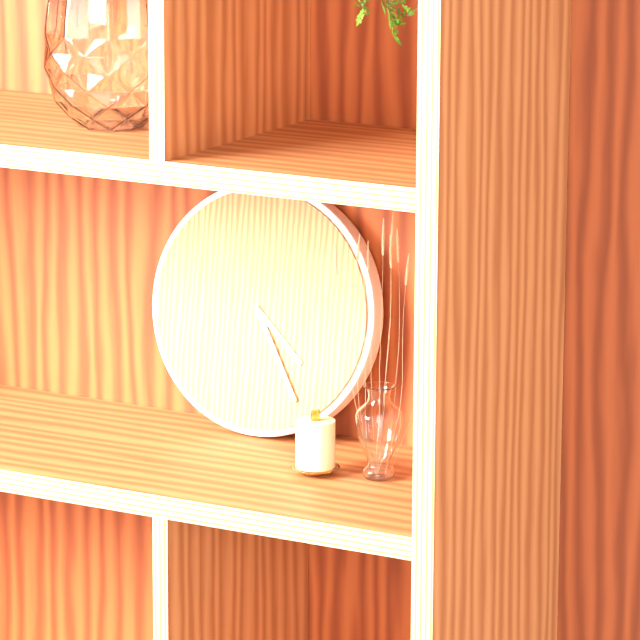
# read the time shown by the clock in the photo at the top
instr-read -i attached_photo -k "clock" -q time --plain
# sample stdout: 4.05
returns 4.25
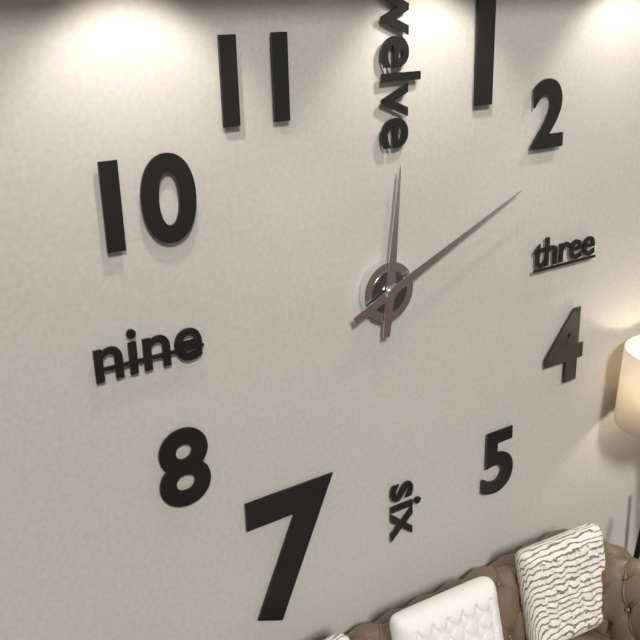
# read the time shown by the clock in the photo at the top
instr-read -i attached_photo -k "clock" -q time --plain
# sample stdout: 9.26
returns 12.11
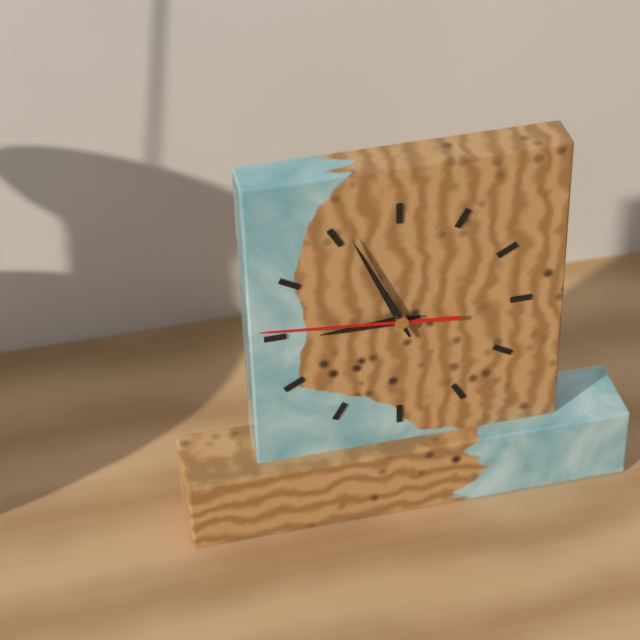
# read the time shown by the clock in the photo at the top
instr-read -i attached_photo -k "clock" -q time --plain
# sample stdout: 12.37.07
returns 8.56.46
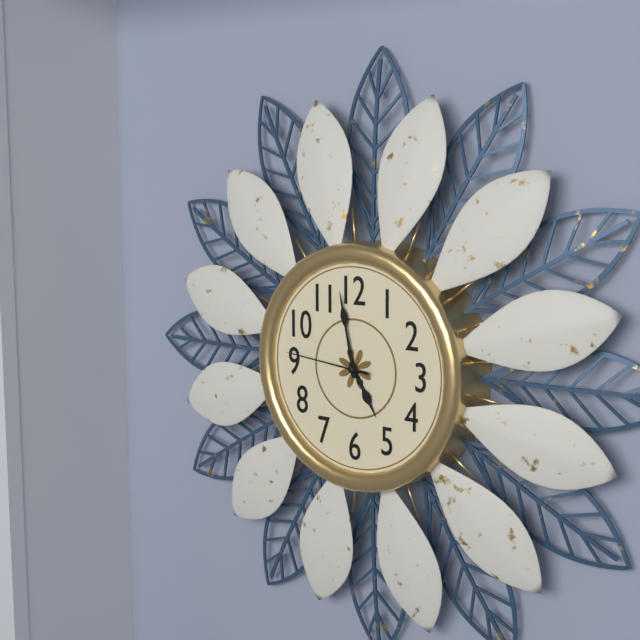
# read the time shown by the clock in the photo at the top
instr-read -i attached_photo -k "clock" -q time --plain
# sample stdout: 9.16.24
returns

### Problem description
Reproduce all of the data above word for word, leaving out the pictures.

### Answer below
# read the time shown by the clock in the photo at the top
instr-read -i attached_photo -k "clock" -q time --plain
# sample stdout: 4.05
returns 4.25
# read the time shown by the clock in the photo at the top
instr-read -i attached_photo -k "clock" -q time --plain
# sample stdout: 9.26
returns 12.11
# read the time shown by the clock in the photo at the top
instr-read -i attached_photo -k "clock" -q time --plain
# sample stdout: 12.37.07
returns 8.56.46
# read the time shown by the clock in the photo at the top
instr-read -i attached_photo -k "clock" -q time --plain
# sample stdout: 9.16.24
returns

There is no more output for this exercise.